The court also turned down an industry plea to stay the implementation of the new tobacco-control rules introduced from April 1, which require health warnings to cover 85 percent of a cigarette pack’s surface, up from 20 percent earlier.
The tobacco industry “should not violate any rule prevailing as of today,” the two-judge bench said during the 45-minute hearing inside a packed courtroom in New Delhi.
It also directed the high court of Karnataka state to hear dozens of pleas filed against the new rules in several Indian courts and decide on the matter within six weeks.
Last month, Indian tobacco companies, some backed by foreign “Big Tobacco”, briefly shut down production as the new rules came into effect. The industry says the new policy is impractical and says it will boost cigarette smuggling.
But the government still backs the rules that are aimed at reducing tobacco consumption. Ranjit Kumar, solicitor general of India, told the court New Delhi was committed to the new rules and opposes any stay on their implementation.
The Supreme Court declined an industry lawyer’s request that a stay obtained by a lower court be allowed to continue.

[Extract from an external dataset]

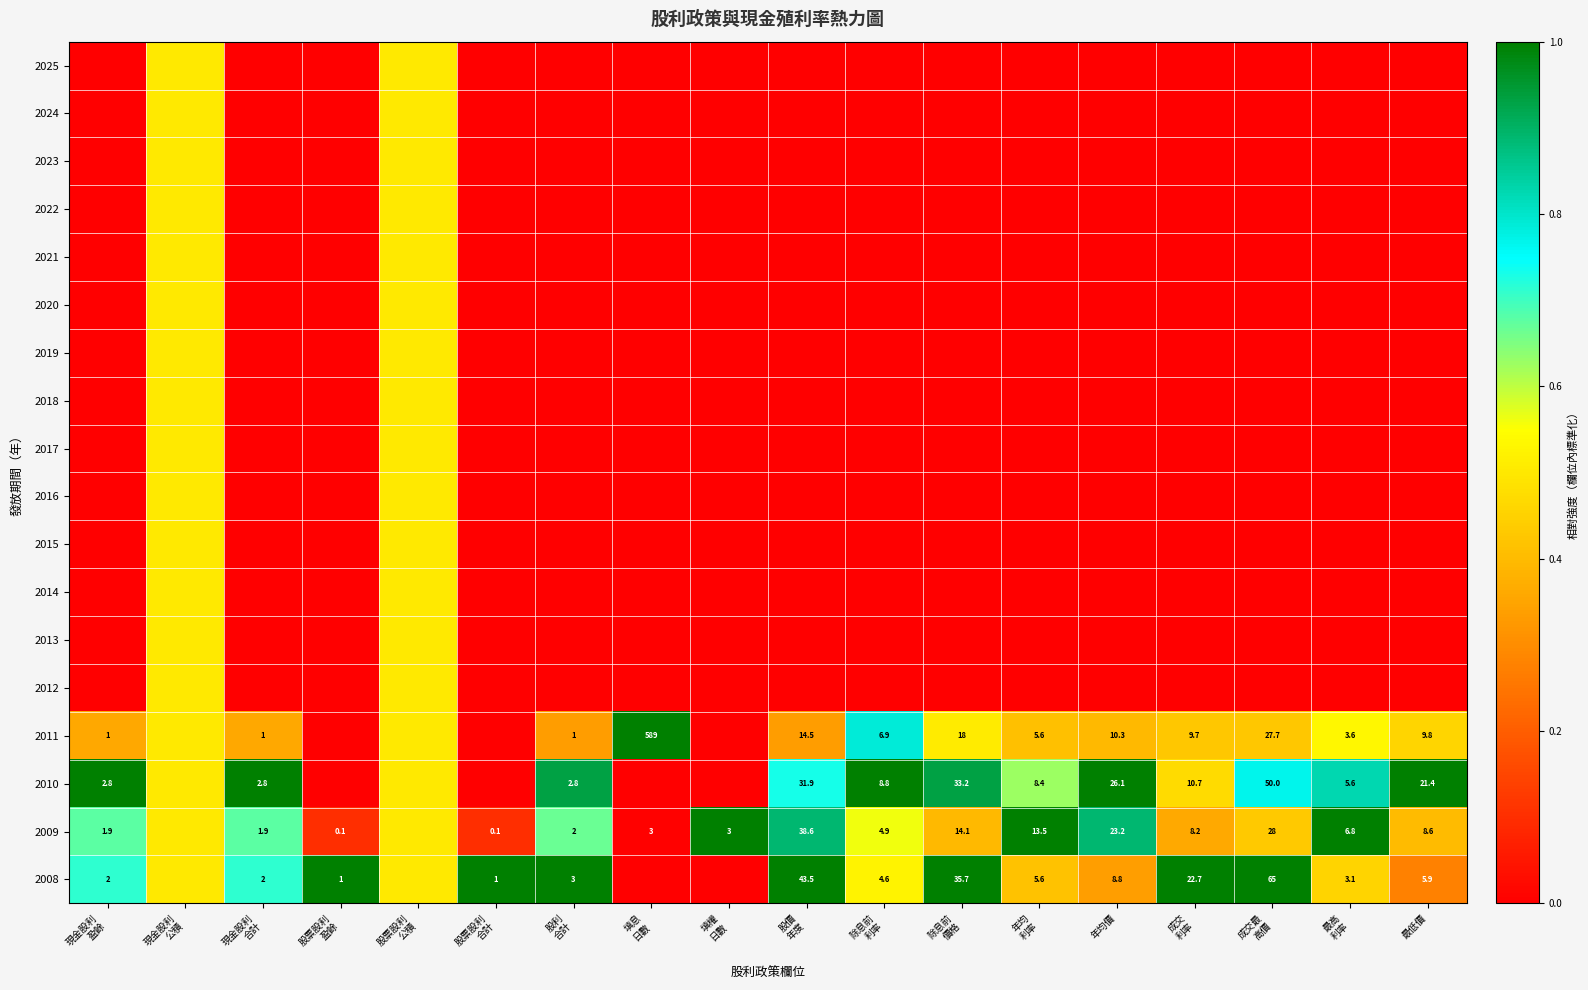

The 2011 series shows 0.4 at 現金股利 盈餘. True or false?

True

Shares in India’s biggest cigarette maker ITC Ltd, part-owned by British American Tobacco, fell nearly 1 percent after the court directive. U.S.-based Philip Morris International’s India partner Godfrey Phillips pared gains but was trading 1.3 percent higher.
Officials from the Tobacco Institute of India, an industry lobby group whose members include ITC and Godfrey, were not immediately available for comment.
It was not immediately clear when the companies will start printing bigger warnings on their packs.
Smoking kills more than 1 million people a year in India, according to BMJ Global Health. The World Health Organization says tobacco-related diseases cost India $16 billion (£11 billion) annually.